====== Exercise materials

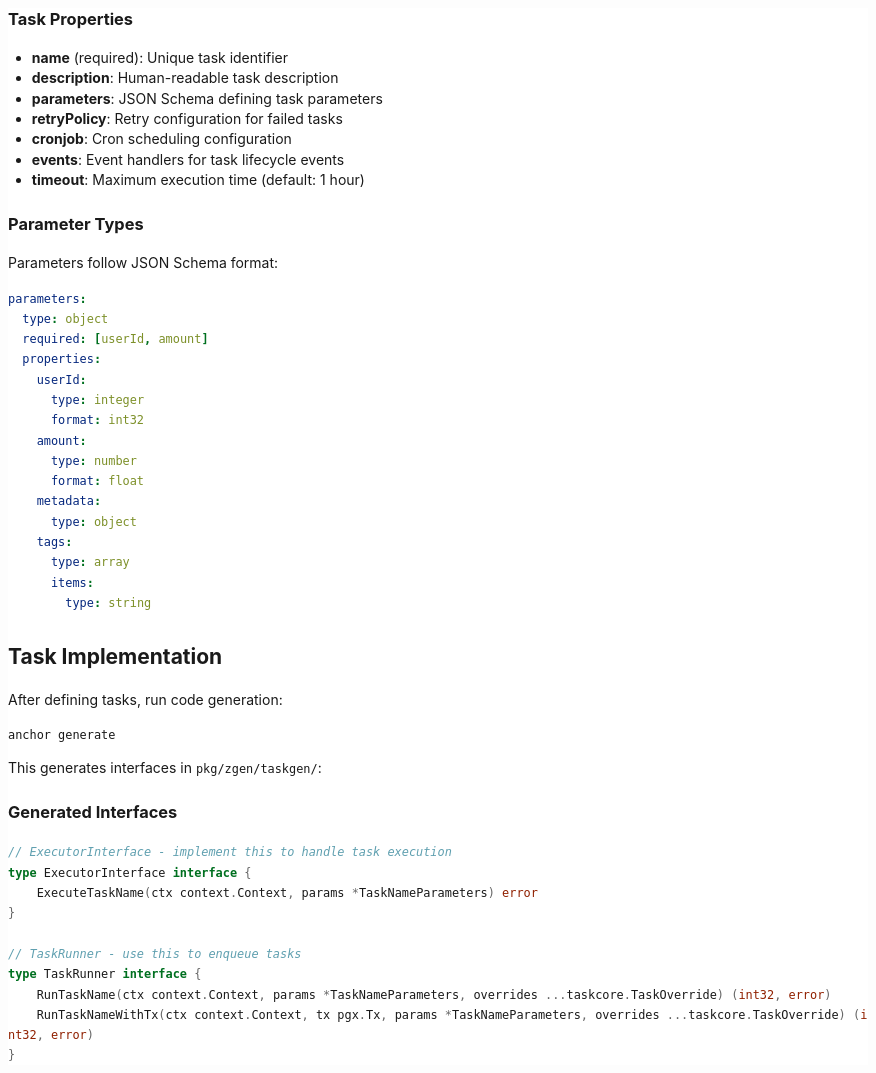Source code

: ### Task Properties

- **name** (required): Unique task identifier
- **description**: Human-readable task description
- **parameters**: JSON Schema defining task parameters
- **retryPolicy**: Retry configuration for failed tasks
- **cronjob**: Cron scheduling configuration
- **events**: Event handlers for task lifecycle events
- **timeout**: Maximum execution time (default: 1 hour)

### Parameter Types

Parameters follow JSON Schema format:
```yaml
parameters:
  type: object
  required: [userId, amount]
  properties:
    userId:
      type: integer
      format: int32
    amount:
      type: number
      format: float
    metadata:
      type: object
    tags:
      type: array
      items:
        type: string
```

## Task Implementation

After defining tasks, run code generation:

```bash
anchor generate
```

This generates interfaces in `pkg/zgen/taskgen/`:

### Generated Interfaces

```go
// ExecutorInterface - implement this to handle task execution
type ExecutorInterface interface {
    ExecuteTaskName(ctx context.Context, params *TaskNameParameters) error
}

// TaskRunner - use this to enqueue tasks
type TaskRunner interface {
    RunTaskName(ctx context.Context, params *TaskNameParameters, overrides ...taskcore.TaskOverride) (int32, error)
    RunTaskNameWithTx(ctx context.Context, tx pgx.Tx, params *TaskNameParameters, overrides ...taskcore.TaskOverride) (int32, error)
}
```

============

Your goal:
Word for word, restate the records above and drop the pictures.

Completed task:
Source code

: ### Task Properties

- **name** (required): Unique task identifier
- **description**: Human-readable task description
- **parameters**: JSON Schema defining task parameters
- **retryPolicy**: Retry configuration for failed tasks
- **cronjob**: Cron scheduling configuration
- **events**: Event handlers for task lifecycle events
- **timeout**: Maximum execution time (default: 1 hour)

### Parameter Types

Parameters follow JSON Schema format:
```yaml
parameters:
  type: object
  required: [userId, amount]
  properties:
    userId:
      type: integer
      format: int32
    amount:
      type: number
      format: float
    metadata:
      type: object
    tags:
      type: array
      items:
        type: string
```

## Task Implementation

After defining tasks, run code generation:

```bash
anchor generate
```

This generates interfaces in `pkg/zgen/taskgen/`:

### Generated Interfaces

```go
// ExecutorInterface - implement this to handle task execution
type ExecutorInterface interface {
    ExecuteTaskName(ctx context.Context, params *TaskNameParameters) error
}

// TaskRunner - use this to enqueue tasks
type TaskRunner interface {
    RunTaskName(ctx context.Context, params *TaskNameParameters, overrides ...taskcore.TaskOverride) (int32, error)
    RunTaskNameWithTx(ctx context.Context, tx pgx.Tx, params *TaskNameParameters, overrides ...taskcore.TaskOverride) (int32, error)
}
```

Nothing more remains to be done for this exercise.